Get plenty of sleep, drink a lot of water and take it easy, too - if you feel very tired the next day, you can always cross train (swim, for example) instead of go for a run. If you’re prone to sore muscles or tiredness following strength sessions, keep them as far away as possible from your long run day.


4. Don’t forget your arms!

Runners get so obsessed with glutes, calves, hamstrings and occasionally quads, that they often forget your upper body and arms play a big part in energy consumption during running, too.

It’s worth paying attention to every area of your body, including arms, back and abs, as well as your legs. While you’ll be fine if you’re doing kettlebell classes or body pump, if you’re deciding to go it alone, it’s worth getting to grips with at least the cable area of the gym.

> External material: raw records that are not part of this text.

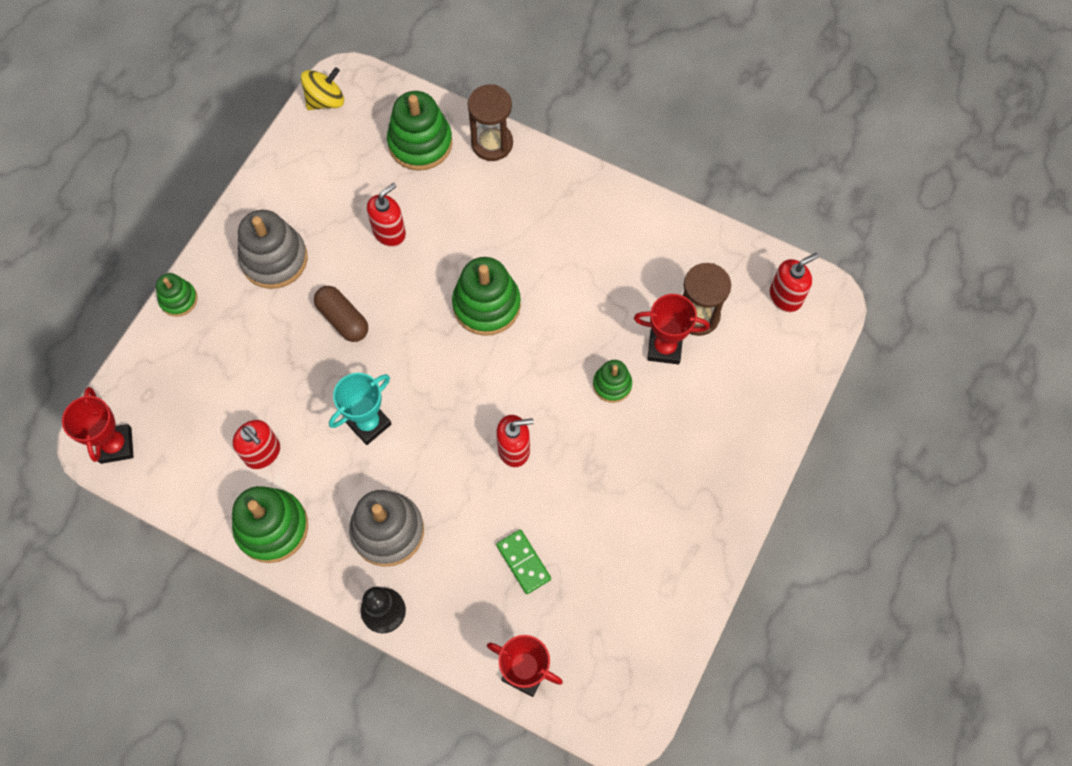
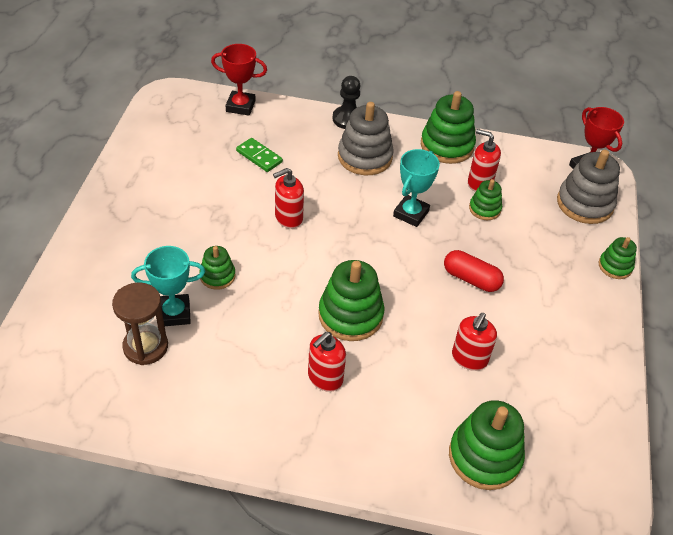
camera: 160 degrees right, 20 degrees down
(274, 259) = (558, 313): grey stacking toy -> grey stacking toy (584, 204)
(278, 411) = (484, 209): none -> green stacking toy
(325, 100) = (611, 481): yellow spinning top -> none
(343, 319) = (471, 279): brown capsule -> red capsule
(492, 143) = (407, 476): brown hourglass -> none
(664, 348) = (174, 313): red trophy -> turquoise trophy
(785, 296) = (54, 383): red soap dispenser -> red soap dispenser (325, 378)

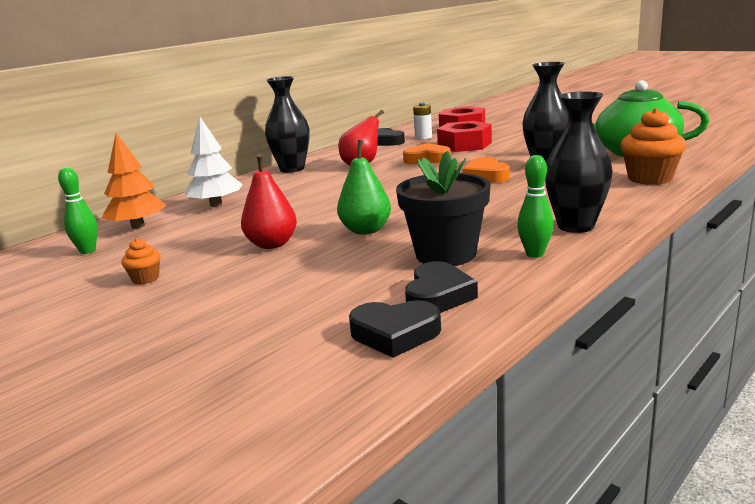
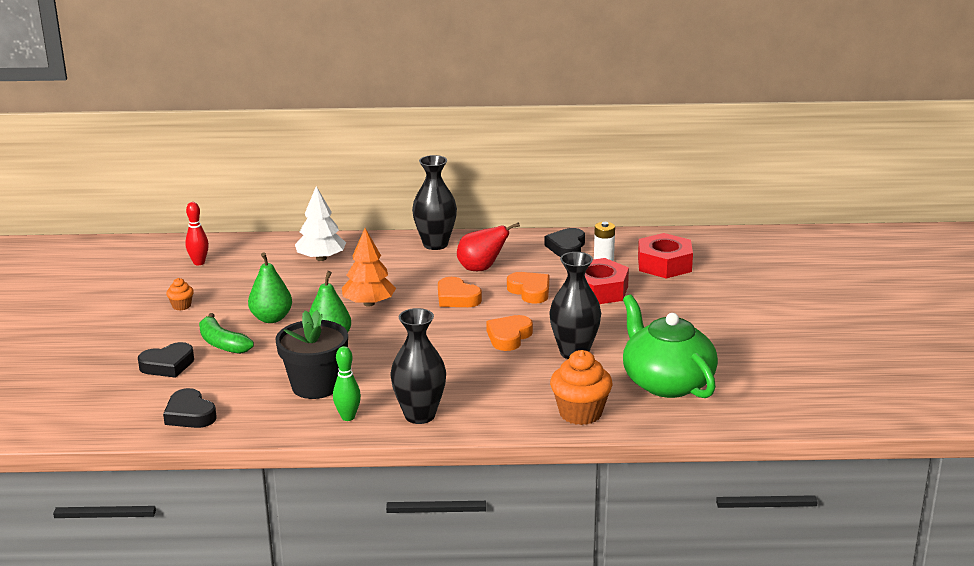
camera: 45 degrees right, 5 degrees up
(88, 251) = (199, 263): green bowling pin -> red bowling pin
(138, 226) = (253, 254): orange tree -> orange tree (369, 303)
(270, 277) = (222, 344): none -> green banana
(272, 244) = (271, 318): red pear -> green pear
(390, 178) = (457, 298): none -> orange heart
(438, 295) = (250, 408): black heart -> black heart (167, 365)

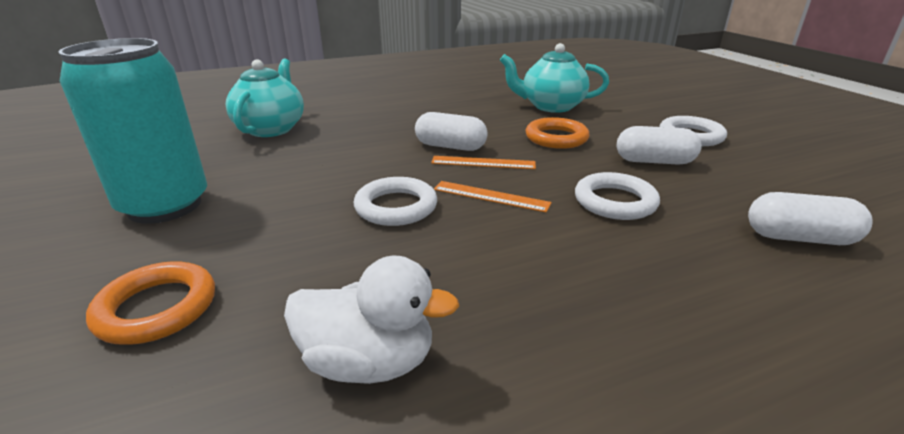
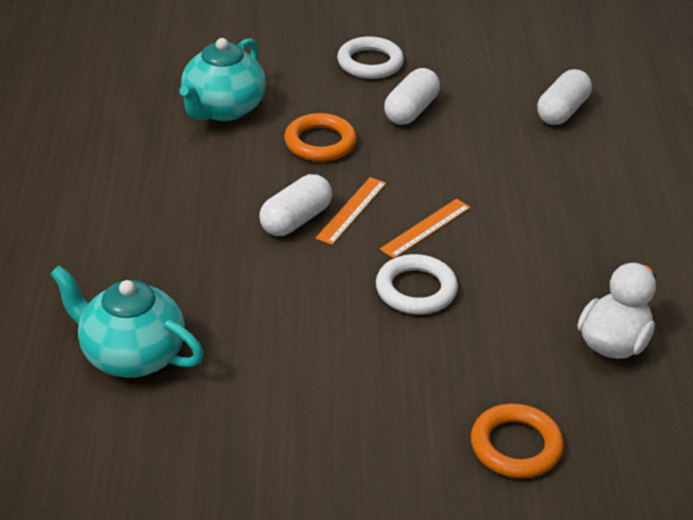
camera: 70 degrees left, 10 degrees up
(165, 206) = (327, 451): turquoise can -> none
(615, 202) = (471, 165): white ring -> none

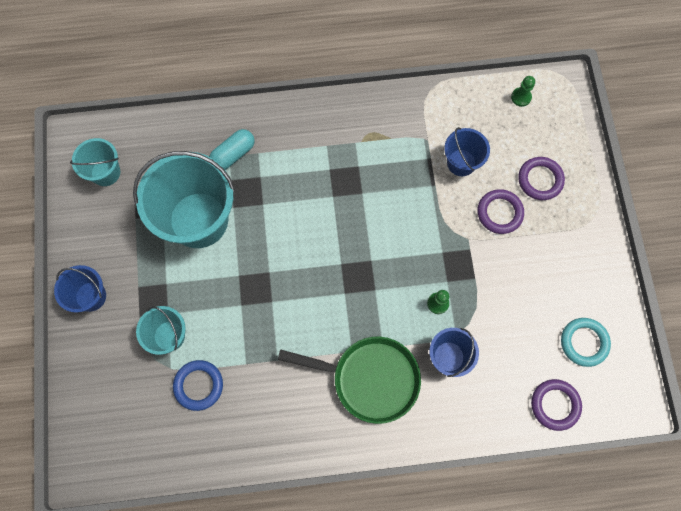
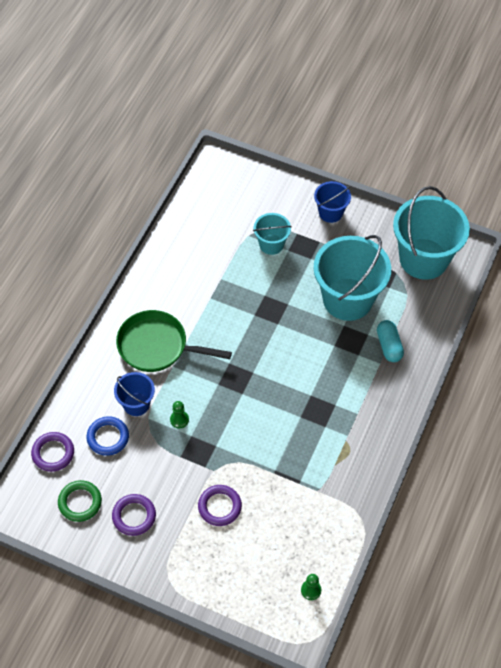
camera: 120 degrees right, 15 degrees down
(105, 172) = (423, 259): turquoise bucket -> turquoise bucket, size x1.98
(198, 385) = (225, 246): blue ring -> blue ring (108, 437)
(370, 379) = (157, 346): green pan -> green pan turned 60 degrees clockwise
(461, 162) = (280, 504): blue bucket -> none
(540, 180) = (227, 556): purple ring -> purple ring (134, 516)
(584, 342) = (80, 502): turquoise ring -> green ring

And if you’re into plyometrics and fitness on the fly, why not try running an interval route around the Bristol Downs, where there’s ample outdoor equipment to test your arms on? Benches and tree trunks can make good tricep dip supports, while you need nothing but the bare grass for planks and press ups.


To summarise:

Seek the advice of a personal trainer if you’re unfamiliar with strength training
Eat well, sleep well and rest well
Do something that motivates you
Ensure you’ve got proper form to avoid injury
And stretch!

That’s my view on strength training; but what’s yours?